My favorite brushes within the app were inspired by a resident artist at the Minnesota Street studio who spent a summer going through old paintbrushes with acrylics, creating different brush strokes. Trying to match the texture of the brush with the lines I was creating changed the path of my strokes. I made some pretty Lovecraftian trees that day; Dali being an art project instead of a commercial product allows that sort of chaotic lack of conformity.
“If it did become a product, I would definitely say I’d try to standardize a set of brushes that would enable people to use a preconceived set of strokes and defaults, like how brushes from Brush are standardized when used with Adobe Sketch,” Natzke says.
Even with all its quirks, one of the aspects of Dali that struck me most is how intuitive it was. I’m familiar with tech and have used VR before, but I had never experienced a 3D creative environment before. Within minutes I was drawing in Dali. Discussing how different people picked up the process, Natzke says age is less a factor than creative willingness.
“You learn your way out of being creative as an adult,” he posits. “And I don’t know why that is. But you learn your way out of reorganizing what your preconceptions are about things.”
Dali could be a way of breaking down some of those barriers, for reimagining the shape of the world around you.

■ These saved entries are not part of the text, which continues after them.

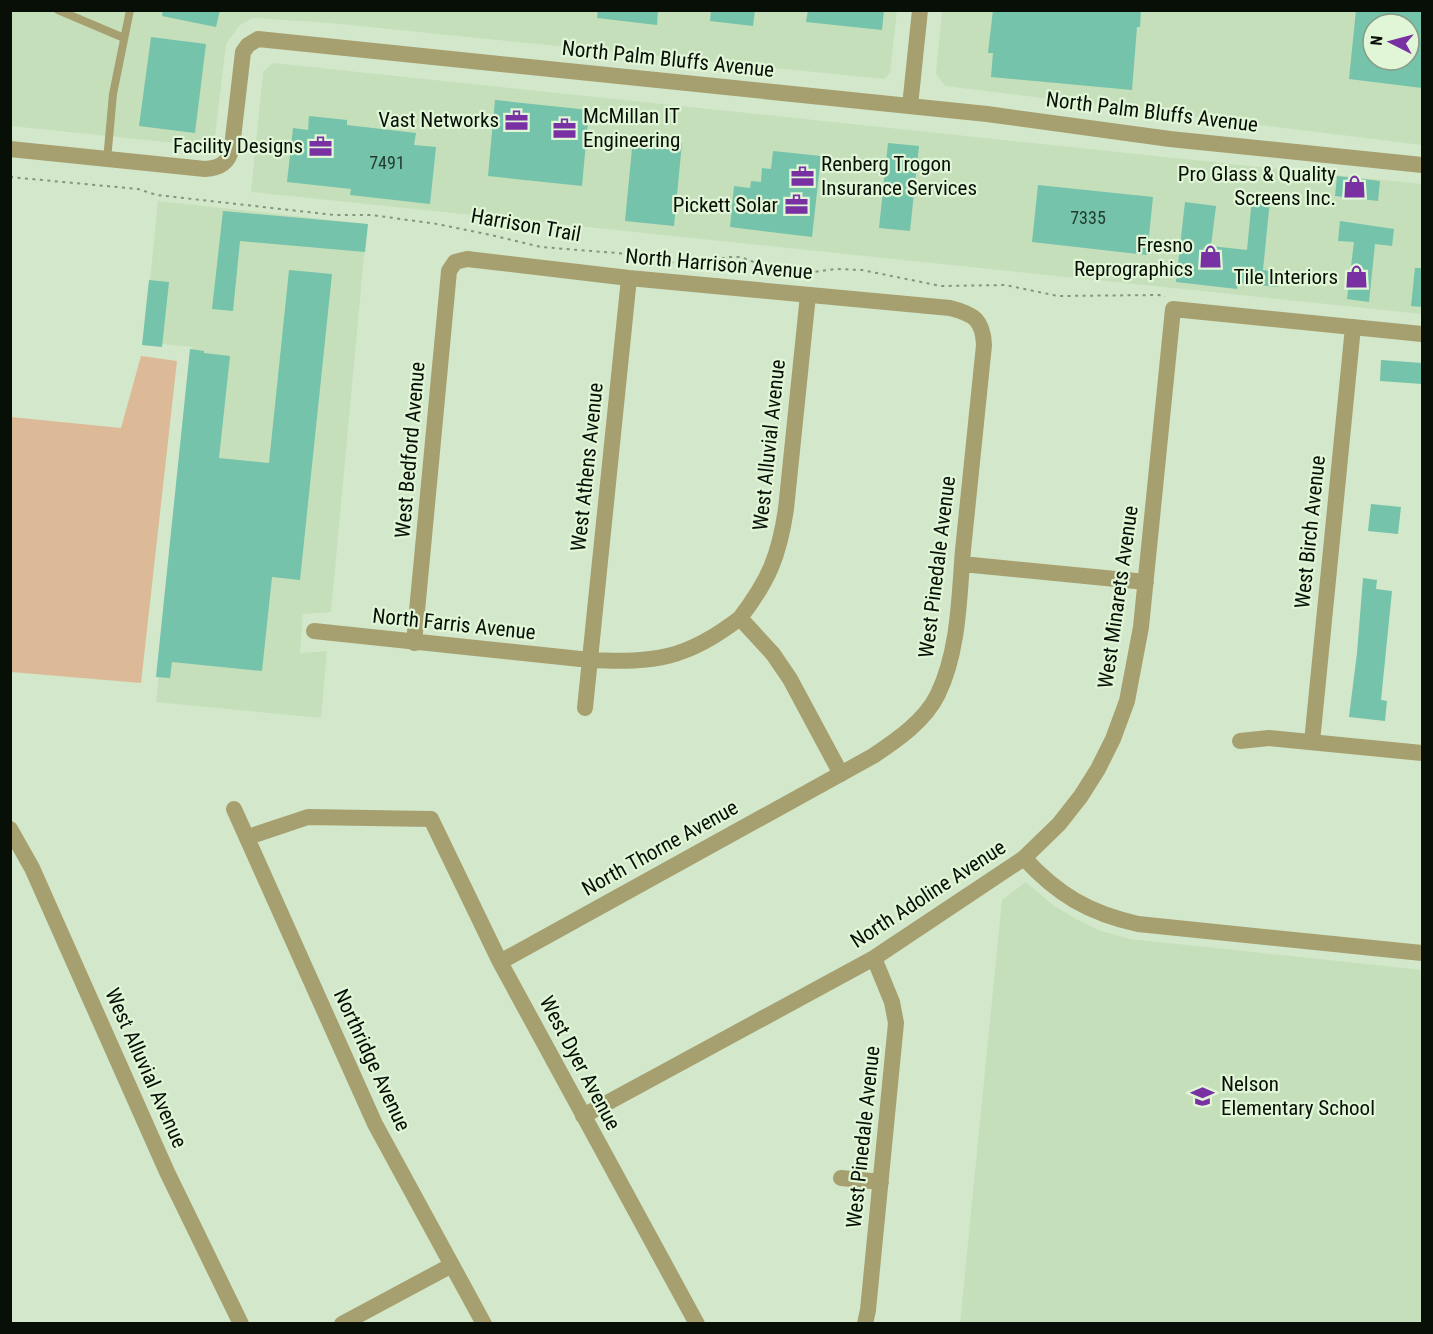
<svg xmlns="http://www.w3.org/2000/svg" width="1433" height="1334" font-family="'Roboto Condensed',sans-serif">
	<rect width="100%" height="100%" fill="#d3e8ca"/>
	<path fill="#c5dfbb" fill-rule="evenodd" d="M11,11H897L890,73L884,79L330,23L253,18L240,25L226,44L215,137L204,146L11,126Z
		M942,11H1422V145L945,86L936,74ZM1373,24H1409V60H1373Z
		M273,63L1422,184V314L251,192L263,72Z
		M158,201L367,224L331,612L303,614L300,653L327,651L321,718L156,702L192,347L144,342Z
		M1026,882L1053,905L1076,919L1101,931L1130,939L1422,970V1323H960L1002,900Z"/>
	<path fill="#dcb997" d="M141,356L177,361L141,683L11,672V417L121,428Z"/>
	<path fill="#74c3aa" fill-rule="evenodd" d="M163,10H220L216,27L162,16Z
		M598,10H658L657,25L597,18Z
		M711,10H755L753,26L710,21Z
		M808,10H884L882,30L806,22Z
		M993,10H1141L1140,27H1137L1132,90L991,77L993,53H988Z
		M1356,10H1422V88L1349,79ZM1373,24H1409V60H1373Z
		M151,37L206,44L195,133L139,126Z
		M495,100L589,110L582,186L488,176Z
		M309,116L347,120V125L416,133L414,145L436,147L430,204L350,195L351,189L287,182L293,128L308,130Z
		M633,138L682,143L674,226L625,221Z
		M888,143L919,146L910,231L879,228Z
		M773,151L821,156L812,237L730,227L734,186L750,188L751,181L761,182L762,168L771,169Z
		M1337,176L1380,181L1378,201L1335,196Z
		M1038,185L1153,197L1147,255L1032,242Z
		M1252,198L1270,200L1263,270L1280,272L1278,287L1238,283L1237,289L1176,282L1185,202L1216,206L1211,246L1247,250Z
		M223,211L368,224L365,252L240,241L233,311L212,309Z
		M1340,221L1394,229L1392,246L1375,244L1369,302L1347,299L1354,242L1338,241Z
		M1415,268H1422V307L1411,306Z
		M289,270L332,274L300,580L272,577L262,671L172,662L170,678L156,677L190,349L204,351V353L230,356L219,458L269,463Z
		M149,280L169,282L162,347L142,345Z
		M1381,360L1422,363V384L1380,381Z
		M1371,504L1401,507L1398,534L1368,531Z
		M1363,578L1377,580L1376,589L1392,591L1381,700L1387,701L1385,721L1349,717L1357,653Z"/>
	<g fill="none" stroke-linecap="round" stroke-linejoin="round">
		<path stroke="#84947e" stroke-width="2" stroke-dasharray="3 4.5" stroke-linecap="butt" d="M10,177L138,189L157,195L334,215H372L437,224L491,235L541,247L654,256L680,265H689L728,257H741L781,273L791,275L836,269L862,270L941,286L1005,285L1058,296L1159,295L1165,297"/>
		<path stroke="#a6a070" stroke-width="8" d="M58,10L124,38
			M107,160L113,94L130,10"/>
		<path stroke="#a6a070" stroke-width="16" d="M910,106L920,10
			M10,149L205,169C220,168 229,163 232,147L243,52L248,45L258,39L987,114L1170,139L1422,165
			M808,295L786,509C779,556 769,580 740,618L773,654L790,679L841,774
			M962,564L1146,582
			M314,631L590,660C655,663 687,659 740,618
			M414,643L449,271L455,262L467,259L629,278L950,308C974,314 983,320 984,345C977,414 970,482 963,550C959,598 959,650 938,694C925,721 897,740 873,756L500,962
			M585,708L629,278
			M1240,741L1269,738L1422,753
			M1312,742L1353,327
			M234,809L375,1124L484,1324
			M10,829L32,868L167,1172L241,1324
			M248,837L308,817L431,819L500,962L697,1324
			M1024,858C1058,895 1089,913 1138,924L1422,953
			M583,1116L874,958L1024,858L1059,824L1081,796L1098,769L1113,739L1127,701L1141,627L1173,309L1422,334
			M841,1178L881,1182
			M342,1324L452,1265
			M865,1324L868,1310L896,1023L892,1002L874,958"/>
	</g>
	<defs>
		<symbol id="office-bare" viewBox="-9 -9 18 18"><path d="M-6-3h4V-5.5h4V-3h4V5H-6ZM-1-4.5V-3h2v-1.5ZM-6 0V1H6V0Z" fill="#7930a2" stroke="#e0f6d7" stroke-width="2.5" paint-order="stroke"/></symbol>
		<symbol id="shop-bare" viewBox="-9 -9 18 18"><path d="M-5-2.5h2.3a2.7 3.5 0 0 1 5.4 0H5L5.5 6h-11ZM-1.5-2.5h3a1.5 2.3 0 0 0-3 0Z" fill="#7930a2" stroke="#e0f6d7" stroke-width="2.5" paint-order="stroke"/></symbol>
		<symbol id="school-bare" viewBox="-9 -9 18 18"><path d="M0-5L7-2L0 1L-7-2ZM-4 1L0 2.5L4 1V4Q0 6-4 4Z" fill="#7930a2" stroke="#e0f6d7" stroke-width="2.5" paint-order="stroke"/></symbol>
	</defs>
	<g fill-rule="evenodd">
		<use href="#office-bare" x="500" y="104" width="33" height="33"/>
		<use href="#office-bare" x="548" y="112" width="33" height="33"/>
		<use href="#office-bare" x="304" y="130" width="33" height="33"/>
		<use href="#office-bare" x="786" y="160" width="33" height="33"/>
		<use href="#shop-bare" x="1338" y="170" width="33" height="33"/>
		<use href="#office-bare" x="780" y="188" width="33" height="33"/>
		<use href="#shop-bare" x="1194" y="240" width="33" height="33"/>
		<use href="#shop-bare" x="1340" y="260" width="33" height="33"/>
		<use href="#school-bare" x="1186" y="1080" width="33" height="33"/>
	</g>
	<g text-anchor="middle" stroke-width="4.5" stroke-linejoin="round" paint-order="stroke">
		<g font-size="18" fill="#233c2f">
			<text x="387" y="169">7491</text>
			<text x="1088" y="224">7335</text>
		</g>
		<g font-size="21" fill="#080f06" stroke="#e0f6d7">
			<text transform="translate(668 59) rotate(6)" y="7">North Palm Bluffs Avenue</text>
			<text transform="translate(1152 112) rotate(7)" y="7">North Palm Bluffs Avenue</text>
			<text transform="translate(526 225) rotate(10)" y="7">Harrison Trail</text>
			<text transform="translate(719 264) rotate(5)" y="7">North Harrison Avenue</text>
			<text transform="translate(769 445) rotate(-84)" y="7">West Alluvial Avenue</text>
			<text transform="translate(410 450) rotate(-85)" y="7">West Bedford Avenue</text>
			<text transform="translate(587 467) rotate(-84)" y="7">West Athens Avenue</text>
			<text transform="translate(1310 532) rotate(-84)" y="7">West Birch Avenue</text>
			<text transform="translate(937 567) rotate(-83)" y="7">West Pinedale Avenue</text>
			<text transform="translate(1118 597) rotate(-82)" y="7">West Minarets Avenue</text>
			<text transform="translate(454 624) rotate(6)" y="7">North Farris Avenue</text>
			<text transform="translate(660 848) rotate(-29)" y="7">North Thorne Avenue</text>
			<text transform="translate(928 894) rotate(-33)" y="7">North Adoline Avenue</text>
			<text transform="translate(372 1060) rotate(65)" y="7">Northridge Avenue</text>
			<text transform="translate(580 1063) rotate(62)" y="7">West Dyer Avenue</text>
			<text transform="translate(146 1068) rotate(66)" y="7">West Alluvial Avenue</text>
			<text transform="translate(863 1137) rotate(-84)" y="7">West Pinedale Avenue</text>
		</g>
		<g font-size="21" fill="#080f06" stroke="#e0f6d7" text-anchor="end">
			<text x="583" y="123" text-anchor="start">McMillan IT<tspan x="583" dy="24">Engineering</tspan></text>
			<text x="499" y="127">Vast Networks</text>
			<text x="303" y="153">Facility Designs</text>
			<text x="821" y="171" text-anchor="start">Renberg Trogon<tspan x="821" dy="24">Insurance Services</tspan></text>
			<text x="1336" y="181">Pro Glass &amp; Quality<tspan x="1336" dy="24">Screens Inc.</tspan></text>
			<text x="778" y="212">Pickett Solar</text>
			<text x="1193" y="252">Fresno<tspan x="1193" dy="24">Reprographics</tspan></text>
			<text x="1338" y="284">Tile Interiors</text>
			<text x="1221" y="1091" text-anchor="start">Nelson<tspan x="1221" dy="24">Elementary School</tspan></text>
		</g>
	</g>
	<rect width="1433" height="1334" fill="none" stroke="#080f06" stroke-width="24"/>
	<g transform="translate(1391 42) rotate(276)"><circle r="28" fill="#e0f6d7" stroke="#8a9a83" stroke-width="1.5"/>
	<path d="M0-4.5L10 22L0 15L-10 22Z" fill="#7930a2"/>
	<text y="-9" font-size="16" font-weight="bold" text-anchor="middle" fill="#080f06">N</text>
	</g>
</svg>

“That’s the big thing about Dali. The motivation is to get artists into a state of flow and give them tools that represent themselves,” Natzke says. “I’d say that’s the big differentiator, but I’ve not been looking at it as a differentiator. I’m just trying to enable creativity in a way that connects with people and their style, and how they want to shape the world around them. I think that perspective is what sets Dali apart from any application, whether it’s in virtual reality or otherwise.”
Computers allow us to get work done faster, but sometimes they create a sense of disconnect from what we’re creating and even the world around us. Dali is one of the first times I’ve used a digital product that brought me closer to my creative urges, getting so lost in the tools that I forgot I was even using them—or where I really was. When I discovered that hidden forest, it threw me for a loop, but then it sparked my imagination.
I’ve been wanting to revisit it ever since.